# Agri-Fab 40 inch Core Aerator Assembly and Test



## TommyTester (Jul 3, 2018)

Just built this unit. Solid. Works good.

[media]https://www.youtube.com/watch?v=RGk1DZX7qw8[/media]
My Channel


----------



## pennstater2005 (Jul 17, 2017)

Nice video. You were satisfied with the plugs it pulled?


----------



## TommyTester (Jul 3, 2018)

That was the test run on mostly dry soil. Yesterday I did a deep watering and aerated 8000 square feet with no issues prior to over-seeding. I did a cross-hatch pattern for the 3 steps - aerate, fert, and seed. Plugs were as good as from machines I've rented, plus now being a pull-behind, it gets done way quicker and I'm not fighting with a heavy machine.

Now comes the watering. I have 2 Orbit Travelers set to the precise width for the two 4000 sq ft areas I've over-seeded. See the slight over-spray on the road and sidewalk in the pic. They both are on timers (6 am) and shut-off at the end of their runs using the Orbit ramp provided with the sprinkler (shown on the right in the picture). The ramp activates a shut-off valve built into the sprinkler. Pretty slick.


----------



## pennstater2005 (Jul 17, 2017)

Nice! Did you reseed with fine fescue?


----------



## TommyTester (Jul 3, 2018)

pennstater2005 said:


> Nice! Did you reseed with fine fescue?


Northen mix mainly Perrenial Rye.


----------



## pennstater2005 (Jul 17, 2017)

TommyTester said:


> pennstater2005 said:
> 
> 
> > Nice! Did you reseed with fine fescue?
> ...


Nice! Pics to come?


----------



## 7474 (Aug 20, 2018)

Have the one where you can swap out attachments. Pleased with performance. Obviously, not the same as a rental unit. But, the convenience of having my own and being able to pull behind my mower far outweigh the plug quality of a rental. Just wish the handle was more accessible from the seated position.


----------



## TommyTester (Jul 3, 2018)

pennstater2005 said:


> Nice! Pics to come?


Yes ... I am taking a pic each day at 9 AM from the same spot. Should be cool to see the set after 2 weeks.


----------



## pennstater2005 (Jul 17, 2017)

TommyTester said:


> pennstater2005 said:
> 
> 
> > Nice! Pics to come?
> ...


Especially with rye.....I've had it germinate in as little as 3 days before.


----------



## adgattoni (Oct 3, 2017)

@TommyTester or really anyone with a tow behind plugger: any chance one of these things could be pulled behind a bicycle? Haha.


----------



## craigdt (Apr 21, 2018)

Cool!
I have that one, and put too much weight on it.

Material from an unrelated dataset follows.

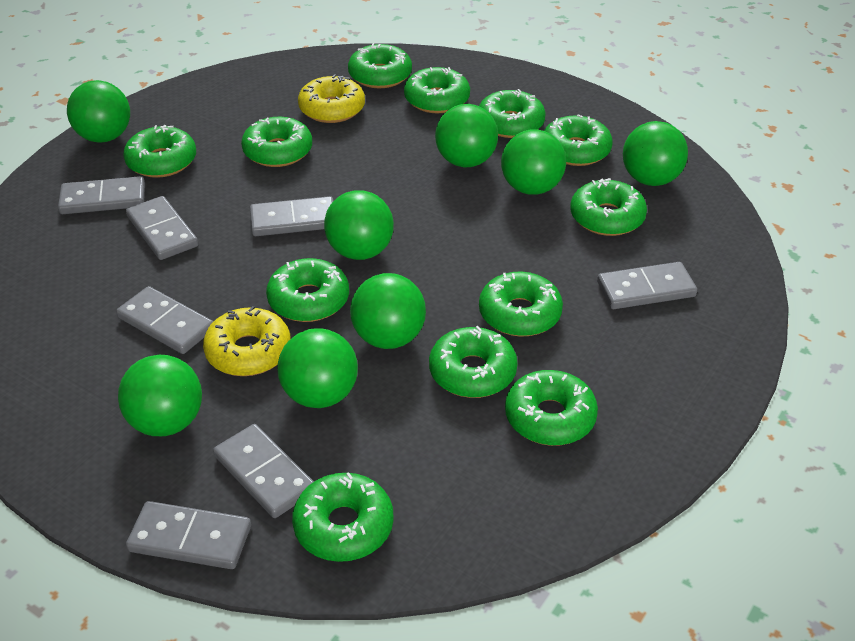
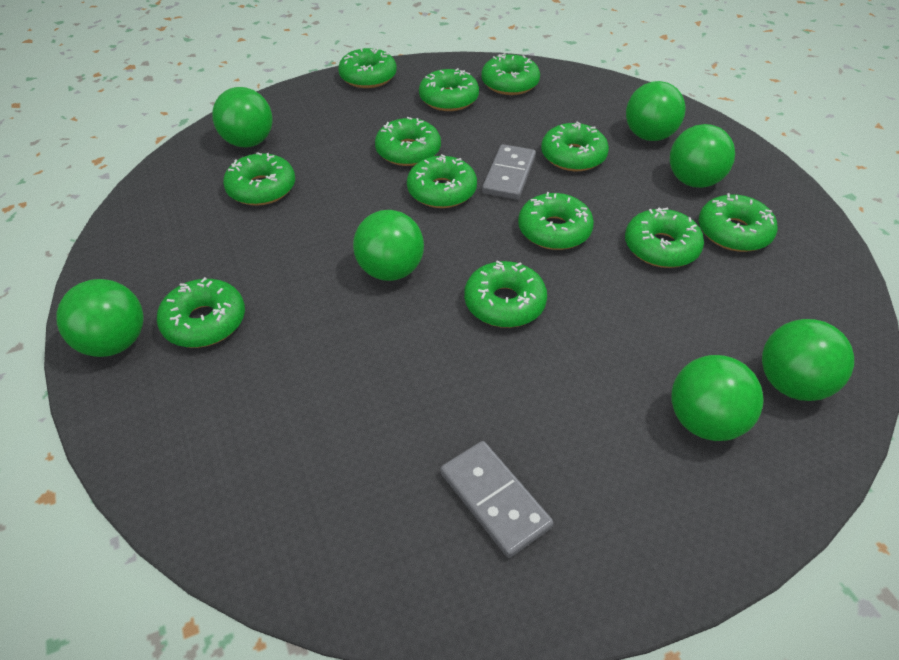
green ball: 8 -> 7
grey domino: 7 -> 2
yellow donut: 2 -> 0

Bent the flanges where the wheels attach. Now they point outwards in opposite directions.

Anyways, don't put too much weight on it and enjoy!


----------



## MichiganGreen (Aug 7, 2018)

adgattoni said:


> @TommyTester or really anyone with a tow behind plugger: any chance one of these things could be pulled behind a bicycle? Haha.


Why not, right?


----------